Adolf Hitler was almost constantly accompanied by his personal physician, who kept the Fuhrer topped up with regular injections of steroids and opioids, as well as a stream of untested new drugs that the doctor devised specifically for him.
Dr. Theodor Morrell’s notes about “Patient A” are kept in federal archives in Germany and national archives in the US, and Ohler has sourced much of his material directly from them. Between 1936 and 1941, Hitler favoured high intravenous doses of vitamins and glucose.
By 1941, when many labeled him as insane for invading Russia, he had turned to steroids and hormone products such as liver extracts of pigs. All the organs from every animal slaughtered in the occupied Ukraine would be sent to Morell’s factory, where he would concoct hormonal doping agents to inject into Hitler.

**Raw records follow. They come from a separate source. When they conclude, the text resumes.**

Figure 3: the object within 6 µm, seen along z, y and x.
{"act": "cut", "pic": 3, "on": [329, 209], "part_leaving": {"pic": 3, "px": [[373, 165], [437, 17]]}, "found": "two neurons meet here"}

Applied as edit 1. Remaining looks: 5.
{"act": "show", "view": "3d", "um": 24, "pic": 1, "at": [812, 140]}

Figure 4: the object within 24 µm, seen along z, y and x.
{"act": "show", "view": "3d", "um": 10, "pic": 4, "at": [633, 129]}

Mild doses of cocaine were a common remedy for the time, including being an original ingredient of Coca-Cola. But Morell administered unusually potent cocaine-laced eyedrops to Hitler from 1944. After some months of this, Hitler threw Germany’s dwindling forces into a completely irrational drive against US troops in the Ardennes.

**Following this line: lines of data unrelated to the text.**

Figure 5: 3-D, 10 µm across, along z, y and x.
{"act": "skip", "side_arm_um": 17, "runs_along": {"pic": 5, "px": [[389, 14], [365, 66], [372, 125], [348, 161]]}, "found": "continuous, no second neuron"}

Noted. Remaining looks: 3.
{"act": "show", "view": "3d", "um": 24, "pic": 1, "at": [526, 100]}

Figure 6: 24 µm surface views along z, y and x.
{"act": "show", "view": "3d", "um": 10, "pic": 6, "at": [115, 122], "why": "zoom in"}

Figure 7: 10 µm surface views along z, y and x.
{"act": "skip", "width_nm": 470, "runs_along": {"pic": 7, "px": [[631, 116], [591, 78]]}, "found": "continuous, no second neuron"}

Hitler rejected all talk of retreat or surrender. He had undying faith in questionable secret weapons to win the war, and deluded himself about a victorious post-war Reich, with legalised polygamy to repopulate as quickly as possible.
Ohler writes that the German leader was in a drug-induced sleep as troops landed on D-Day. Tanks that could be dispatched only on his direct orders were critically prevented from mounting an immediate counter-offensive. As the Allied invasion gained ground, a euphoric Hitler maintained for days that it was only a feint.

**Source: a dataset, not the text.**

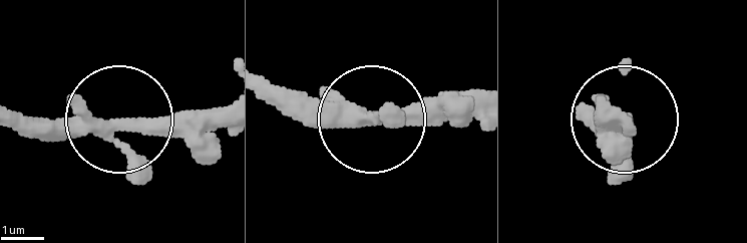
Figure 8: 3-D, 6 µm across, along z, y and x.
{"act": "skip", "found": "all the same neuron"}

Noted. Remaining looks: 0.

As Soviet troops constricted around Hitler’s Berlin bunker, the addicted dictator allowed Morell to send out men on motorcycles to cruise the battered city and raid pharmacies.
By Ohler’s account, by the end of the war Nazi Germany was at the beck and call of a junkie. Hitler wasn’t the only one: while the Nazis presented themselves as warriors against moral degeneracy, and Hitler as a clean-cut abstainer, the entire Third Reich was riddled with drugs including cocaine, heroin and morphine, used by everyone from factory workers to housewives.
Pervitin, a popular over-the-counter drug in Nazi Germany, was a close cousin of modern-day crystal meth and was called an “alertness aid”. Methamphetamines originated in Germany in the late 1800s, and the Pervitin brand first hit the market as a “wakefulness pill”.
German generals used it to keep their soldiers awake for the 72 hours needed to strike a mortal blow against French defences in May 1940. Ohler estimates that up to 35 million dosages were given out to soldiers who popped several at a time just before the attack.
Aside from handing out Pervitin, military doctors dosed chocolate with methamphetamine too, giving Fliegerschokolade or “flyer’s chocolate” to pilots. The speed sweet was given to tank crews and dubbed Panzerschokolade or “tanker’s chocolate”.